I am trying to think back to how I trained my TALL mpoo not to snatch things off the kitchen counters, bathroom vanities, night stands and coffee tables. I remember spending days on end putting temptation in his path, then hiding off scene and when he leapt up calling out "off!" ( a command he already knew) and tossing him treats (chicken, cheese or liver) as soon as he complied. (He's a natural jumper so early on I taught him "on" and "off" to get that *somewhat* under control. Perfection ain't my thing, nor his!) I don't know that any trainer would sanction my method, but it worked with Chagall. We are a two adult household, tidy by nature, but when the grandkids are here (a.k.a., "the invaders"), every surface is a veritable smorgasbord. Still, Chagall is mostly and largely reliable. He can even restrain himself from going after a peanut butter and jelly sandwich carelessly left on snack tray in front of the TV by one very adorable 9 year old girl. Of course the fool proof method is to always clear the decks!


----------



## ItzaClip (Dec 1, 2010)

Expen works great to prevent access. Dogs are natural scroungers, once they learn the habit they don't forget, they just learn when it's safe to do so (when your not looking). Prevent them from figuring out they can get yummy stuff up top. Do lots of play games, have stuffed bone/toy for them to focus on.

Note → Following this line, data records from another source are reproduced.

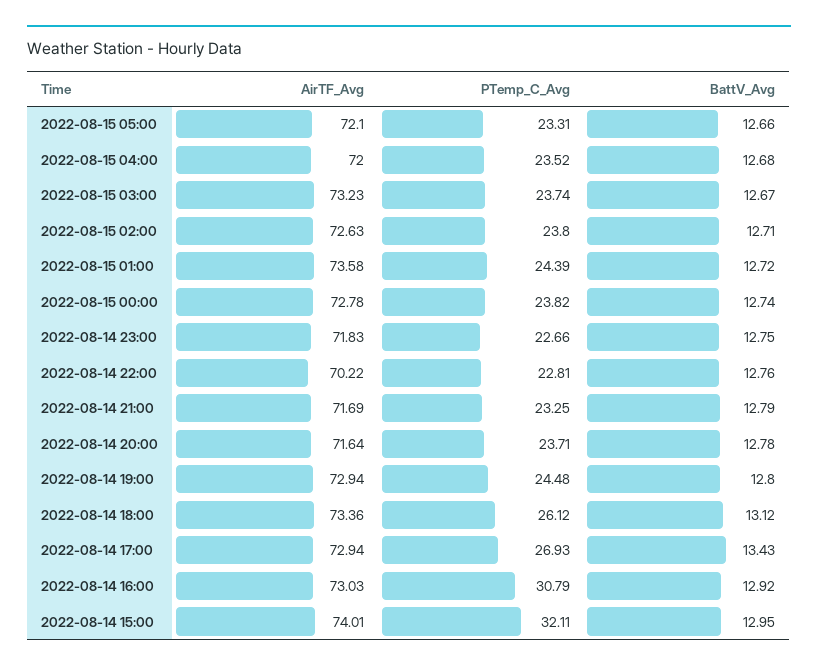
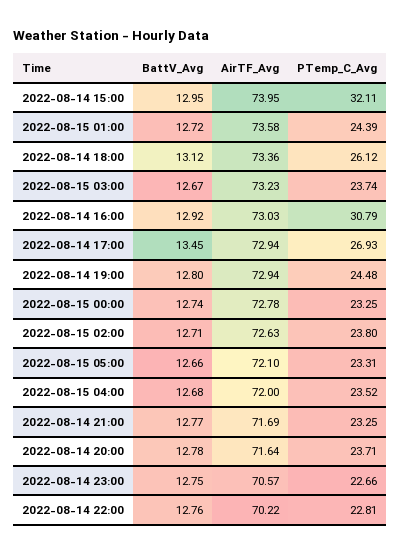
  {
    "AirTF_Avg": {
      "2022-08-15 05:00": 72.1,
      "2022-08-15 04:00": 72,
      "2022-08-15 03:00": 73.23,
      "2022-08-15 02:00": 72.63,
      "2022-08-15 01:00": 73.58,
      "2022-08-15 00:00": 72.78,
-     "2022-08-14 23:00": 71.83,
+     "2022-08-14 23:00": 70.57,
      "2022-08-14 22:00": 70.22,
      "2022-08-14 21:00": 71.69,
      "2022-08-14 20:00": 71.64,
      "2022-08-14 19:00": 72.94,
      "2022-08-14 18:00": 73.36,
      "2022-08-14 17:00": 72.94,
      "2022-08-14 16:00": 73.03,
-     "2022-08-14 15:00": 74.01
+     "2022-08-14 15:00": 73.95
    },
    "PTemp_C_Avg": {
      "2022-08-15 05:00": 23.31,
      "2022-08-15 04:00": 23.52,
      "2022-08-15 03:00": 23.74,
      "2022-08-15 02:00": 23.8,
      "2022-08-15 01:00": 24.39,
-     "2022-08-15 00:00": 23.82,
+     "2022-08-15 00:00": 23.25,
      "2022-08-14 23:00": 22.66,
      "2022-08-14 22:00": 22.81,
      "2022-08-14 21:00": 23.25,
      "2022-08-14 20:00": 23.71,
      "2022-08-14 19:00": 24.48,
      "2022-08-14 18:00": 26.12,
      "2022-08-14 17:00": 26.93,
      "2022-08-14 16:00": 30.79,
      "2022-08-14 15:00": 32.11
    },
    "BattV_Avg": {
      "2022-08-15 05:00": 12.66,
      "2022-08-15 04:00": 12.68,
      "2022-08-15 03:00": 12.67,
      "2022-08-15 02:00": 12.71,
      "2022-08-15 01:00": 12.72,
      "2022-08-15 00:00": 12.74,
      "2022-08-14 23:00": 12.75,
      "2022-08-14 22:00": 12.76,
-     "2022-08-14 21:00": 12.79,
+     "2022-08-14 21:00": 12.77,
      "2022-08-14 20:00": 12.78,
      "2022-08-14 19:00": 12.8,
      "2022-08-14 18:00": 13.12,
-     "2022-08-14 17:00": 13.43,
+     "2022-08-14 17:00": 13.45,
      "2022-08-14 16:00": 12.92,
      "2022-08-14 15:00": 12.95
    }
  }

Sent from Petguide.com Free App


----------



## Indiana (Sep 11, 2011)

Maddy jumps onto the table casually from a standing position; she hasn't yet learned that she can jump on the counters and I hope she never does. Yes counter surfing is most definitely a self-rewarding endeavour but the thing I've always found difficult is when you have a lot of kids (and their friends who are always coming and going), it's extremely difficult to keep everything put away. Because it's not just food that is so attractive to Maddy; a pencil, a peanut butter knife in the sink, or any kid's backpack, a library book, or their homework is fascinating to her. She's naturally curious and just LOVES to solve a puzzle, like how to unzip backpacks and chew up their contents, or how to make the lazy susan in the corner cupboard spin around until she can find something fun (one time she ate the handle off a frying pan). Some dogs, like Indy, just aren't that motivated. Indy doesn't counter surf, unless of course there is something delicious on there which no dog could resist.


----------